CDL has not yet been expanded to accommodate netCDF-4. We plan to add features like groups, compound types, and other new type in a future release.

     netcdf example_1 {  // example of CDL notation for a netCDF dataset
     
     dimensions:         // dimension names and lengths are declared first
             lat = 5, lon = 10, level = 4, time = unlimited;
     
     variables:          // variable types, names, shapes, attributes
             float   temp(time,level,lat,lon);
                         temp:long_name     = "temperature";
                         temp:units         = "celsius";
             float   rh(time,lat,lon);
                         rh:long_name = "relative humidity";
                         rh:valid_range = 0.0, 1.0;      // min and max
             int     lat(lat), lon(lon), level(level);
                         lat:units       = "degrees_north";
                         lon:units       = "degrees_east";
                         level:units     = "millibars";
             short   time(time);
                         time:units      = "hours since 1996-1-1";
             // global attributes
                         :source = "Fictional Model Output";
     
     data:                // optional data assignments
             level   = 1000, 850, 700, 500;
             lat     = 20, 30, 40, 50, 60;
             lon     = -160,-140,-118,-96,-84,-52,-45,-35,-25,-15;
             time    = 12;
             rh      =.5,.2,.4,.2,.3,.2,.4,.5,.6,.7,
                      .1,.3,.1,.1,.1,.1,.5,.7,.8,.8,
                      .1,.2,.2,.2,.2,.5,.7,.8,.9,.9,
                      .1,.2,.3,.3,.3,.3,.7,.8,.9,.9,
                       0,.1,.2,.4,.4,.4,.4,.7,.9,.9;
     }

The CDL notation for a netCDF dataset can be generated automatically by using ncdump, a utility program described later (see ncdump).
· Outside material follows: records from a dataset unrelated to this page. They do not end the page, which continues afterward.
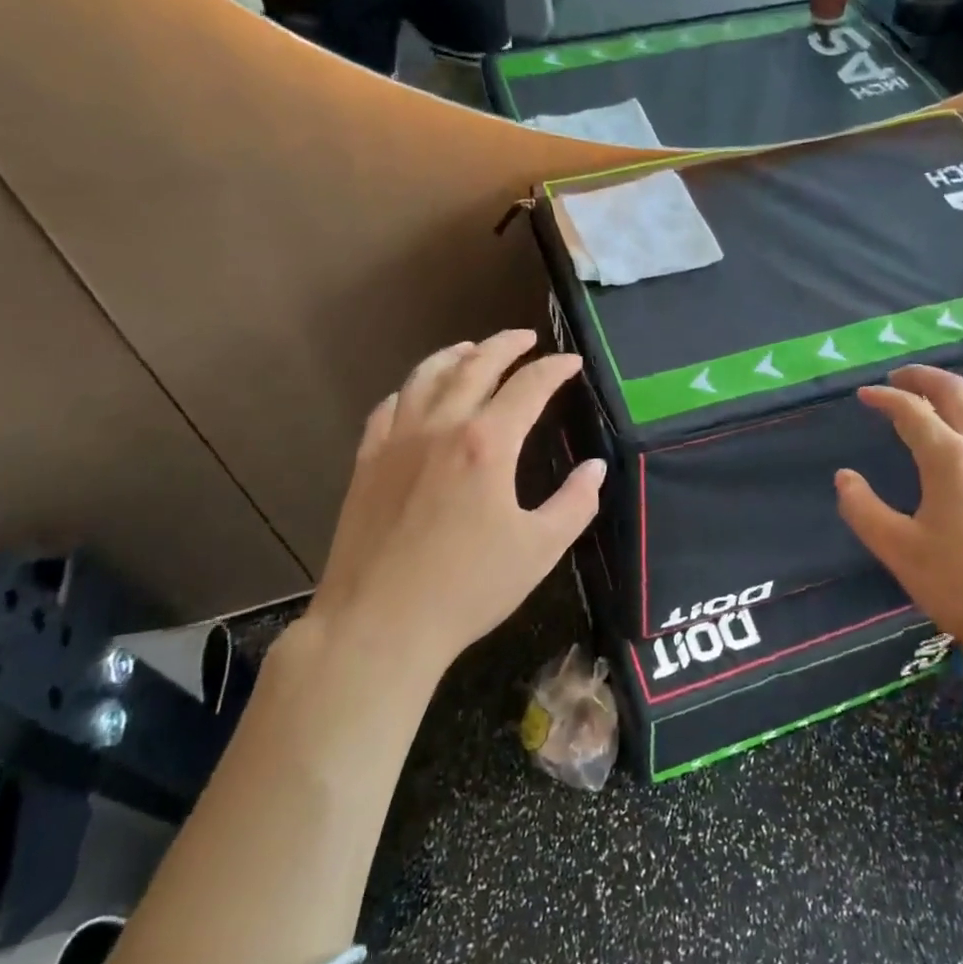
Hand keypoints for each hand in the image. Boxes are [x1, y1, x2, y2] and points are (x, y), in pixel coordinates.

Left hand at [315, 330, 604, 669]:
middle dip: (505, 345)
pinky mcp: (367, 462)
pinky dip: (410, 390)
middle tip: (525, 338)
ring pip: (426, 377)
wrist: (378, 625)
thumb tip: (595, 468)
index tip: (571, 363)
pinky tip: (416, 395)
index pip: (528, 386)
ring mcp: (397, 441)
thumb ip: (575, 503)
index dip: (554, 369)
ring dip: (454, 355)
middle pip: (475, 365)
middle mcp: (440, 427)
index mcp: (487, 443)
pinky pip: (388, 408)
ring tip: (471, 349)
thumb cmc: (468, 588)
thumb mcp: (539, 550)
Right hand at [835, 366, 962, 666]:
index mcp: (949, 458)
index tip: (864, 395)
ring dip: (960, 391)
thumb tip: (843, 477)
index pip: (912, 411)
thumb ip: (864, 511)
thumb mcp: (901, 552)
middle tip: (899, 377)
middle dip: (924, 378)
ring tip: (940, 396)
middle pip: (956, 393)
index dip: (885, 398)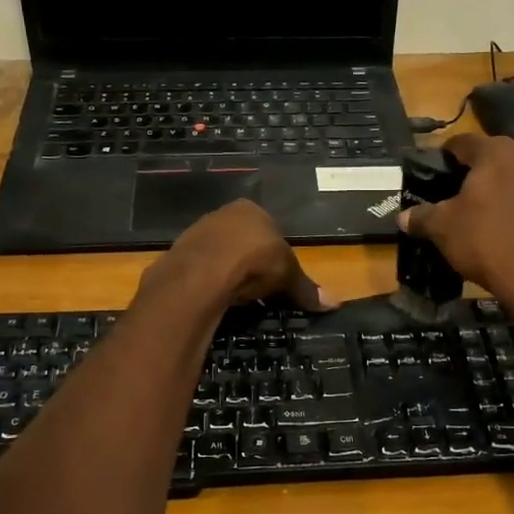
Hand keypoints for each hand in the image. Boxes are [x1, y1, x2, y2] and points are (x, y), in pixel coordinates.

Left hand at [139, 200, 337, 312]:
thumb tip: (335, 303)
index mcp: (251, 210)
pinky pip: (199, 268)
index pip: (267, 229)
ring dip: (227, 272)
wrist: (203, 271)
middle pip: (241, 240)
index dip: (274, 254)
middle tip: (258, 289)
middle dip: (249, 262)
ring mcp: (197, 231)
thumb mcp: (288, 275)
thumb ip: (306, 288)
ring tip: (237, 296)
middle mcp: (222, 214)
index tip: (277, 277)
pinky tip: (215, 296)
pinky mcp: (178, 252)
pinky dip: (208, 281)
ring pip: (218, 253)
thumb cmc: (254, 261)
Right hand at [398, 133, 513, 322]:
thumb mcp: (443, 229)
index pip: (461, 142)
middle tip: (453, 199)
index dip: (443, 157)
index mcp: (496, 152)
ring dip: (498, 194)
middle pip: (492, 160)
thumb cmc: (487, 242)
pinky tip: (508, 235)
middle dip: (472, 176)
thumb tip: (402, 217)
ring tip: (481, 219)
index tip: (432, 175)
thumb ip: (421, 217)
Another netCDF utility, ncgen, generates a netCDF dataset (or optionally C or FORTRAN source code containing calls needed to produce a netCDF dataset) from CDL input (see ncgen).

The CDL notation is simple and largely self-explanatory. It will be explained more fully as we describe the components of a netCDF dataset. For now, note that CDL statements are terminated by a semicolon. Spaces, tabs, and newlines can be used freely for readability. Comments in CDL follow the characters '//' on any line. A CDL description of a netCDF dataset takes the form

       netCDF name {
         dimensions: ...
         variables: ...
         data: ...
       }

where the name is used only as a default in constructing file names by the ncgen utility. The CDL description consists of three optional parts, introduced by the keywords dimensions, variables, and data. NetCDF dimension declarations appear after the dimensions keyword, netCDF variables and attributes are defined after the variables keyword, and variable data assignments appear after the data keyword.

The ncgen utility provides a command line option which indicates the desired output format. Limitations are enforced for the selected format - that is, some cdl files may be expressible only in 64-bit offset or NetCDF-4 format.

For example, trying to create a file with very large variables in classic format may result in an error because size limits are violated.